Gros bénéfices, grandes fortunes: un vote populaire qui en impose


L’initiative populaire cantonale «pour une contribution de solidarité des grandes fortunes et des gros bénéfices» a été approuvée par une majorité des électeurs-trices genevois le 2 juin! Un événement assez unique en Suisse depuis des années, qui montre qu’on peut gagner des batailles contre la droite patronale sur l’un de ses terrains privilégiés: la démagogie antifiscale mise au service de la réduction des prestations publiques et des privatisations à tous-crins.



L’initiative adoptée vise à faire rentrer environ 265 millions par an dans les caisses de la collectivité. Avec deux volets: Une contribution supplémentaire pour les fortunes imposables supérieures à 1,5 million selon un barème progressif, ce qui devrait rapporter environ 130 millions par an. Et une contribution supplémentaire sur les entreprises réalisant des bénéfices dépassant un million, contribution qui pèsera environ 135 millions par an.

Un petit pas fiscal…


Des montants modestes certes, en regard de la progression des fortunes imposables supérieures à un million, dont le montant cumulé à atteint 35,7 milliards en 2000 contre 24,3 milliards en 1994 (+47%), ou en regard du nombre d’entreprises ayant un bénéfice imposé supérieur au million dont les bénéfices cumulés ont atteint 3,9 milliards en 1999 contre 2 milliards en 1994 (+95%) selon les chiffres officiels du Conseil d’Etat. Des montants si modestes, qu’on ne peut qu’approuver la réaction à chaud d’un journaliste lucide, datée du lendemain de la votation qui titre «Genève taxe timidement les riches»1, on est bien loin de l’hystérie des opposants de droite à l’initiative qui ont pleurniché en chœur que l’impôt en question était «confiscatoire».
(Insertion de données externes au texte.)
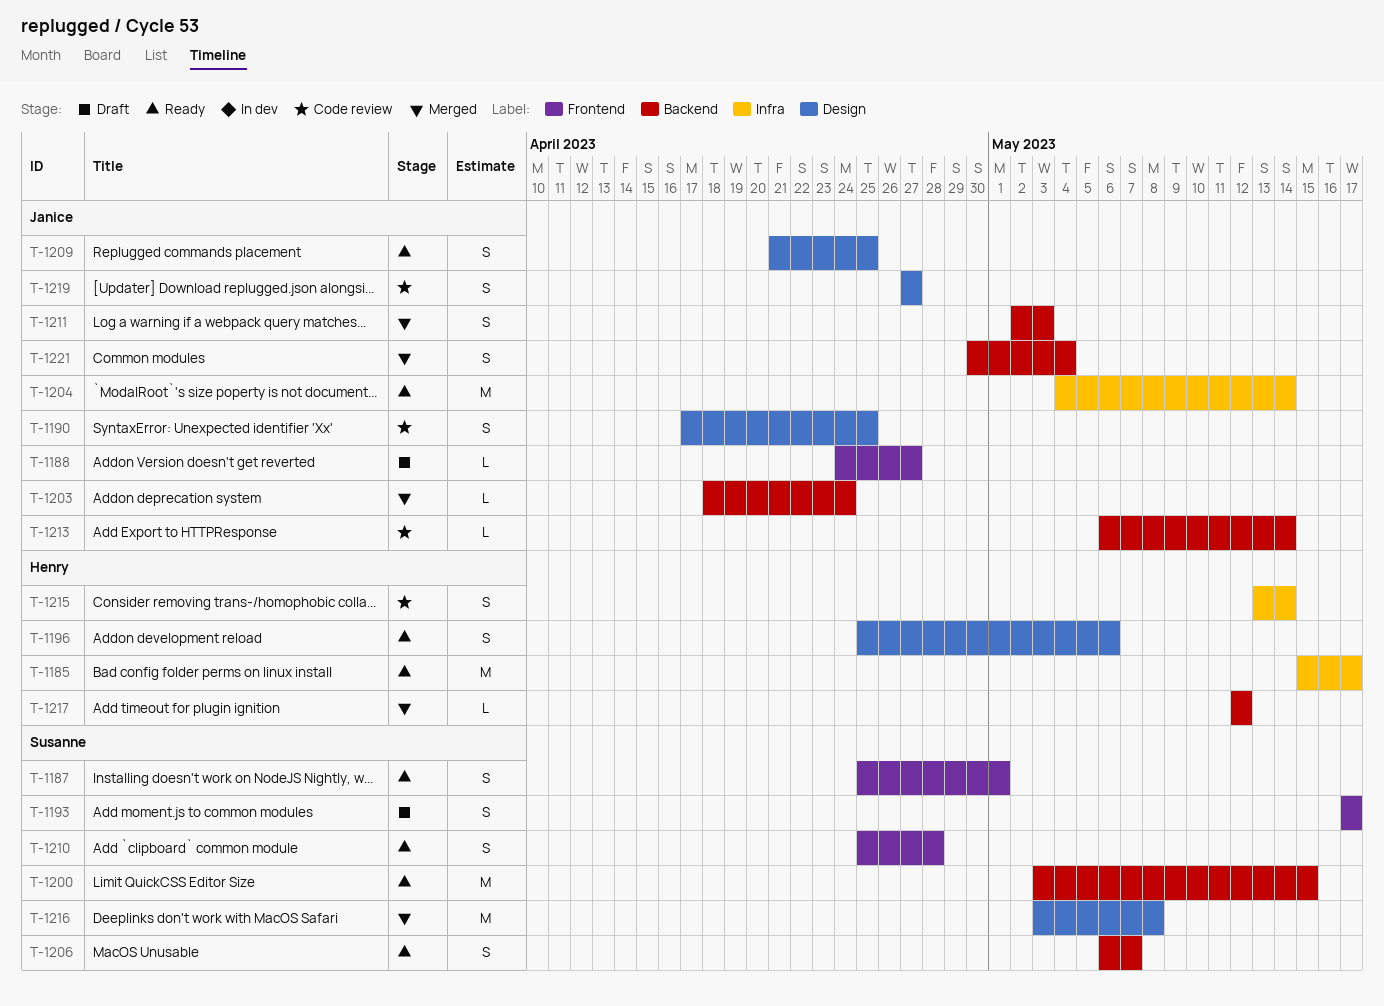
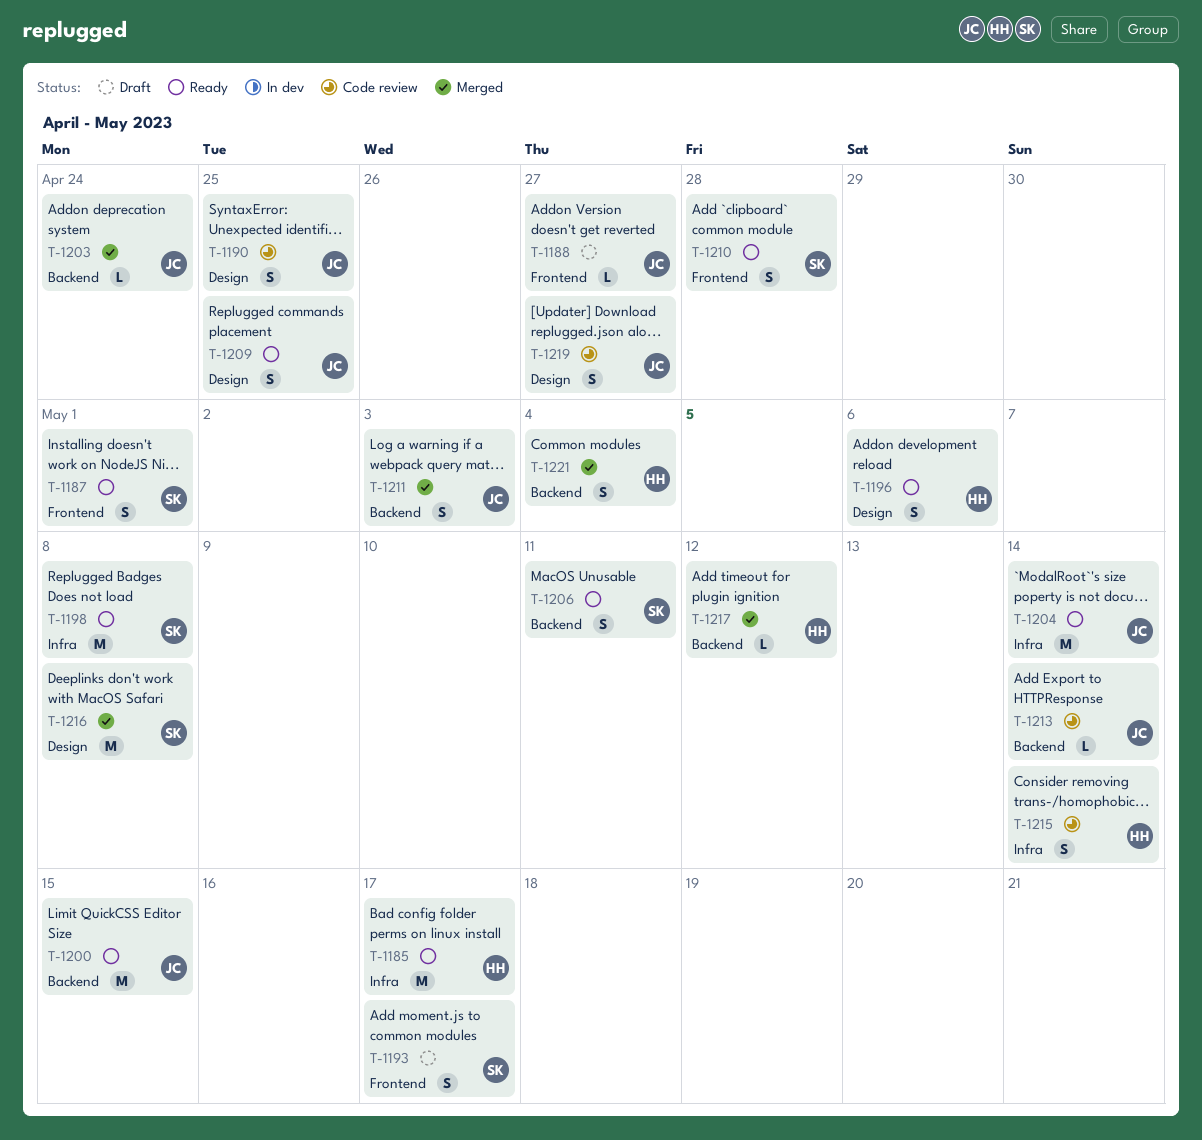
T-1198: none -> present
T-1200, owner: Susanne -> Janice
T-1206, due: May 7 -> May 11
T-1221, owner: Janice -> Henry

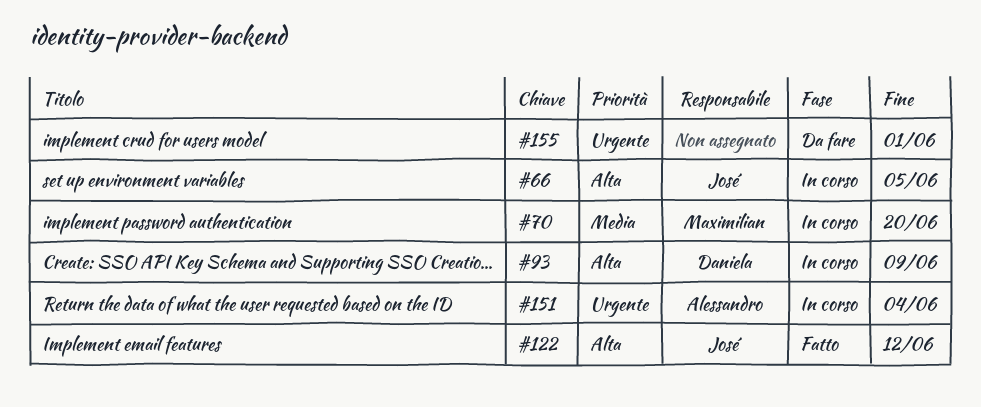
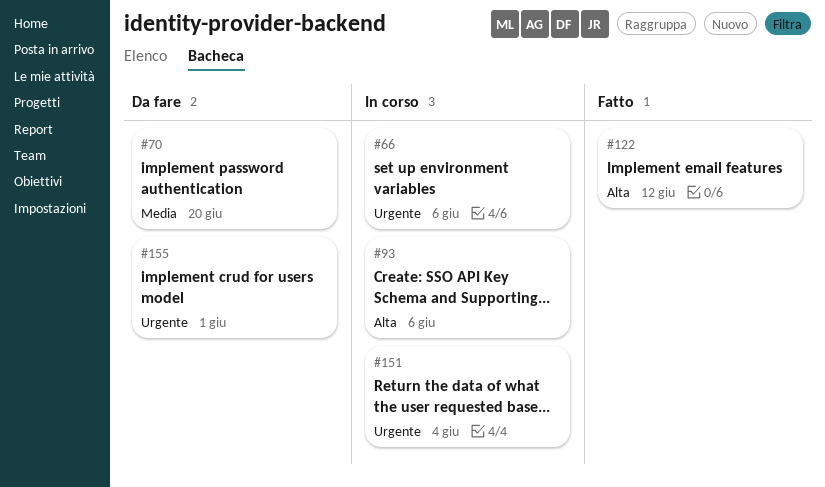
#66, priority: Alta -> Urgente
#66, due: Jun 5 -> Jun 6
#70, status: In corso -> Da fare
#93, due: Jun 9 -> Jun 6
L’initiative a passé la rampe, de justesse certes, avec 700 voix d’avance sur tout le canton, mais le résultat porte un rude coup au fatalisme répandu à gauche en matière fiscale, engendré par une série de défaites sur ce terrain qui alimentent la démobilisation.

Mais pas en avant politique significatif


Malgré le résultat serré, nos 50,33 % de OUI, soit plus de 53000 voix, avec une participation moyenne de 52% environ, marquent un tournant En 1996 en effet, nos deux initiatives fiscales d’inspiration semblable faisaient 33,6 % de OUI avec une participation moyenne de 32,8 % et une participation de 22,5% dans le quartier populaire des Acacias contre 45% – soit 100% de plus ! – chez les bourgeois de Cologny.



Le 2 juin, un différentiel de participation subsiste, mais il n’est plus du simple au double. Les électeurs-trices aux Acacias se sont prononcés à hauteur de 45%, à Cologny on a voté à 61%, soit un gros tiers de plus «seulement»!



En Ville de Genève l’initiative a près de 4000 voix d’avance et on atteint plus de 55% de OUI sur l’ensemble de la commune. Sur les 17 arrondissements de la Ville, les 10 quartiers les plus populaires plébiscitent notre initiative à plus de 60%, avec une pointe à Mail-Jonction à plus de deux-tiers de OUI ! Le vote est en outre très polarisé selon des clivages sociaux nets. En témoignent les résultats des trois quartiers les plus bourgeois: à Florissant-Malagnou, on frise le 70% de rejet de l’initiative, à Champel on est à 66% de NON et à Cité-Rive on atteint 62% de rejet.



Dans les cinq grandes communes de la périphérie urbaine l’initiative passe également haut la main: 60%de OUI à Vernier, 59% à Carouge, 57% à Onex, 56% à Lancy et à Meyrin.



Hors l’agglomération, par contre, quatre communes seulement acceptent l’initiative, Avully, Chancy, Chêne-Bourg …et Céligny, qui abrite le château des Schmidheiny et où l’on sait ce que veulent dire grosse fortune et gros bénéfices!

Seuls au front…


Ce résultat est d’autant plus remarquable que seule l’Alliance de Gauche a en fait mené campagne en sa faveur, avec des moyens d’ailleurs modestes: pas de pub dans les journaux et outre l’argumentaire dans la brochure officielle, une affiche mondiale sur les emplacements mis à disposition par le canton et une page de défense de l’initiative dans un tous-ménages distribué dans l’agglomération urbaine. Sur ses stands de récolte de signature en faveur du référendum contre le démantèlement de l’assurance-chômage (LACI), solidaritéS diffusait également un argumentaire en faveur de l’initiative…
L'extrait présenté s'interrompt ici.